Task data:
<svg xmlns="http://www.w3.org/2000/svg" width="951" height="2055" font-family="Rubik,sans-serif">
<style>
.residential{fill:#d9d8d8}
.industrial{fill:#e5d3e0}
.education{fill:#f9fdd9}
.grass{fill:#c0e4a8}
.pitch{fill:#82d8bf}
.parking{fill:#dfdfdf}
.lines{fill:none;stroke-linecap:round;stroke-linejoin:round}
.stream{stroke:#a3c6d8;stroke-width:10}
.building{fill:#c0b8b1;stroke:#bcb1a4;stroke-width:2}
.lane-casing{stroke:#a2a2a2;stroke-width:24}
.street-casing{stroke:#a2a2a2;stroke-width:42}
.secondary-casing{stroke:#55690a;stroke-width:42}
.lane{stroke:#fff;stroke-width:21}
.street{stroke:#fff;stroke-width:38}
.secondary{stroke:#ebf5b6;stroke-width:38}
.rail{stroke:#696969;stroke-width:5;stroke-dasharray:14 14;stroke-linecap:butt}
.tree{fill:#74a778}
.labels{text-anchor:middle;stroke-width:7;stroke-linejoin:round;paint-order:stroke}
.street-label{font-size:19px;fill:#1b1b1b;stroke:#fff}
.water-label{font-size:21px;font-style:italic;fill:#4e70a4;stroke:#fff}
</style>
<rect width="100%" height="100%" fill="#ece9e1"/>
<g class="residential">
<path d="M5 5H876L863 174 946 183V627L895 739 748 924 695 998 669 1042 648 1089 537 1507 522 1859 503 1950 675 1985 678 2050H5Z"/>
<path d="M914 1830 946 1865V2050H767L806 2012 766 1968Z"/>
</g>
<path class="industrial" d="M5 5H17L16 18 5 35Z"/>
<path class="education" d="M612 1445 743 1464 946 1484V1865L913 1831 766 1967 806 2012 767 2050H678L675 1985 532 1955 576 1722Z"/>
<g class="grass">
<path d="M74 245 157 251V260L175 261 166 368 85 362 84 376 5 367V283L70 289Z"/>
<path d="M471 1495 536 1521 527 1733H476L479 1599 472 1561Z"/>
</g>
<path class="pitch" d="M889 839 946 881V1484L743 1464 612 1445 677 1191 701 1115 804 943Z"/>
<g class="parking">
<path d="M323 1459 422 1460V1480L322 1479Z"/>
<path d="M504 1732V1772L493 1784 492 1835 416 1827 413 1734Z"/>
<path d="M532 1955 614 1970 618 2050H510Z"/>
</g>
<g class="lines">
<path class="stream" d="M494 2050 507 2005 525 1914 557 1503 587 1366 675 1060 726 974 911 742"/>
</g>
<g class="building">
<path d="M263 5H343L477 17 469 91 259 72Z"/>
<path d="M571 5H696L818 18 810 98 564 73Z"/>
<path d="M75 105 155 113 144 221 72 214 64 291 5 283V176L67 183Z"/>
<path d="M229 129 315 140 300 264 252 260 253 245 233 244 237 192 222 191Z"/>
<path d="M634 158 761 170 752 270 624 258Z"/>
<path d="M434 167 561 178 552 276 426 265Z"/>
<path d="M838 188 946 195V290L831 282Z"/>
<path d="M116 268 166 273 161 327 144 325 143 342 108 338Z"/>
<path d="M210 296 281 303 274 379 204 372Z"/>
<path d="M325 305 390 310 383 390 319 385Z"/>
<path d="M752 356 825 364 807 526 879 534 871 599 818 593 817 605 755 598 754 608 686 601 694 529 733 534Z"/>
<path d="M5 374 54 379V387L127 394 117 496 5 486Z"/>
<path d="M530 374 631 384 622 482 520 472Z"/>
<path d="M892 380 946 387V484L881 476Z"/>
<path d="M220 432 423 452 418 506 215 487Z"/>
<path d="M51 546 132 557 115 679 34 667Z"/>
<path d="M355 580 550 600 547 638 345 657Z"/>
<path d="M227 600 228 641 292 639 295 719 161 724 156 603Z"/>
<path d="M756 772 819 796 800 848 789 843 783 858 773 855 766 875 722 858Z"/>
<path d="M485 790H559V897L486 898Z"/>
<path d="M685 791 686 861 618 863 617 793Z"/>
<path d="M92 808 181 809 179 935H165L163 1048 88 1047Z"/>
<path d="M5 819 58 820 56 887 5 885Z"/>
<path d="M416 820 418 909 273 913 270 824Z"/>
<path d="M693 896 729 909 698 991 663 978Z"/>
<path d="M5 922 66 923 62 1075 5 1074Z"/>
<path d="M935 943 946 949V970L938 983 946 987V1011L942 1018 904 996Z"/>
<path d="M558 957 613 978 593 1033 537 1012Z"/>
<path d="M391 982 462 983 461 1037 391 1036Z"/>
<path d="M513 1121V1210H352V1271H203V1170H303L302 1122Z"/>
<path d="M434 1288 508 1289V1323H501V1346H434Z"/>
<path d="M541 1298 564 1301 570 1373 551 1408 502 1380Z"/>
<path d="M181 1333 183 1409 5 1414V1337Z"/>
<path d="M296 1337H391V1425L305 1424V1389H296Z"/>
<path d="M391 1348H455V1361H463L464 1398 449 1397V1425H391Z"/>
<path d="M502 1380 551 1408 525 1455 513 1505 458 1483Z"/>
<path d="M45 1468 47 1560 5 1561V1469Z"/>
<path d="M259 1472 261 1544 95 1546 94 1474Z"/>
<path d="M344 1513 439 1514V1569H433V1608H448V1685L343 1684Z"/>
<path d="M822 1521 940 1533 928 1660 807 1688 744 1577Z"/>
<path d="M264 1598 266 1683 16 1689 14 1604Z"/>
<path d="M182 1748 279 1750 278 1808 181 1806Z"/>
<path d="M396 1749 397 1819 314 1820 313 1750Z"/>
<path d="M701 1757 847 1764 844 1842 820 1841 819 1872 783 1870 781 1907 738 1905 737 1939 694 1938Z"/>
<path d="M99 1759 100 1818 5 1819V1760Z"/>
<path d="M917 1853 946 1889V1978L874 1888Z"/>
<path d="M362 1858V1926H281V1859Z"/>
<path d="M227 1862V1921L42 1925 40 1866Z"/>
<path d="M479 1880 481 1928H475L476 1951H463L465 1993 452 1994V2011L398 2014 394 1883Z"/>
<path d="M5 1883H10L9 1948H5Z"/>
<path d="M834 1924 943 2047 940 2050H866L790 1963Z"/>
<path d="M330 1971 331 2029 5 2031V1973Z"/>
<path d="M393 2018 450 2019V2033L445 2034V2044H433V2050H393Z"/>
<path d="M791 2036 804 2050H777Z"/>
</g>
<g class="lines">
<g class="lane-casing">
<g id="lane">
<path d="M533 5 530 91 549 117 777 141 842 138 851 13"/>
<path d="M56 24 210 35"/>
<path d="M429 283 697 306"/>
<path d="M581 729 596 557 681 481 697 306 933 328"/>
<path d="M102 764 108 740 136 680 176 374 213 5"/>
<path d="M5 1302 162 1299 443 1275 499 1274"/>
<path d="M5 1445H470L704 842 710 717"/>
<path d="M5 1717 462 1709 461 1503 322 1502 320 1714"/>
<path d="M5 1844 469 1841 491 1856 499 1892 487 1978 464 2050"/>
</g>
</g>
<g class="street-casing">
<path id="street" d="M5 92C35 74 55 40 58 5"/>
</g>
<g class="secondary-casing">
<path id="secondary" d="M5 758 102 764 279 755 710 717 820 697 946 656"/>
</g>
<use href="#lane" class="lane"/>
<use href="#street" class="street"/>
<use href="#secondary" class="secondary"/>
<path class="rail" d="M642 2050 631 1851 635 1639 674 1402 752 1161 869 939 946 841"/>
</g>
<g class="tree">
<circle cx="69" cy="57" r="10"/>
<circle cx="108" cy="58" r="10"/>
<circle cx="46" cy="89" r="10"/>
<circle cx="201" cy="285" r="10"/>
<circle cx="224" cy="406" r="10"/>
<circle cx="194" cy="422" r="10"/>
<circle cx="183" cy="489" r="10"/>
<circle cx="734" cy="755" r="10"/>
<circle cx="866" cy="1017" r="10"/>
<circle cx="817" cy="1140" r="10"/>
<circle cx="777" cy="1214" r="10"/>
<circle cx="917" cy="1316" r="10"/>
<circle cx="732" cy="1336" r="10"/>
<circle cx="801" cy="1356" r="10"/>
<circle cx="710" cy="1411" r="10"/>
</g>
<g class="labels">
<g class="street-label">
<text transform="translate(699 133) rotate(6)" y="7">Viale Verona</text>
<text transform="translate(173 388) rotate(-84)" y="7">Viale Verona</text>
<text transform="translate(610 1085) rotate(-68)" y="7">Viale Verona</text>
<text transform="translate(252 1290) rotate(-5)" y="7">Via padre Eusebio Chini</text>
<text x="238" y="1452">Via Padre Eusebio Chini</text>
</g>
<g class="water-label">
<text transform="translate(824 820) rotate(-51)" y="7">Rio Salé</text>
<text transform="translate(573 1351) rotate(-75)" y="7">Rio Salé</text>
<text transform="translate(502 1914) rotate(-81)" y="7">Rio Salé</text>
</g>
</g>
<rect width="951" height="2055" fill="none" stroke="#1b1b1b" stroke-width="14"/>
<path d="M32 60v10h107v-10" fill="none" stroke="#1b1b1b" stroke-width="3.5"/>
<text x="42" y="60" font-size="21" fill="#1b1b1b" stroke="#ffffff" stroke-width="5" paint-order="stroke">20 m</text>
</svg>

Exercise goal: In the listing above, find each line where "linejoin" occurs and copy it.

Task answer:
.lines{fill:none;stroke-linecap:round;stroke-linejoin:round}
.labels{text-anchor:middle;stroke-width:7;stroke-linejoin:round;paint-order:stroke}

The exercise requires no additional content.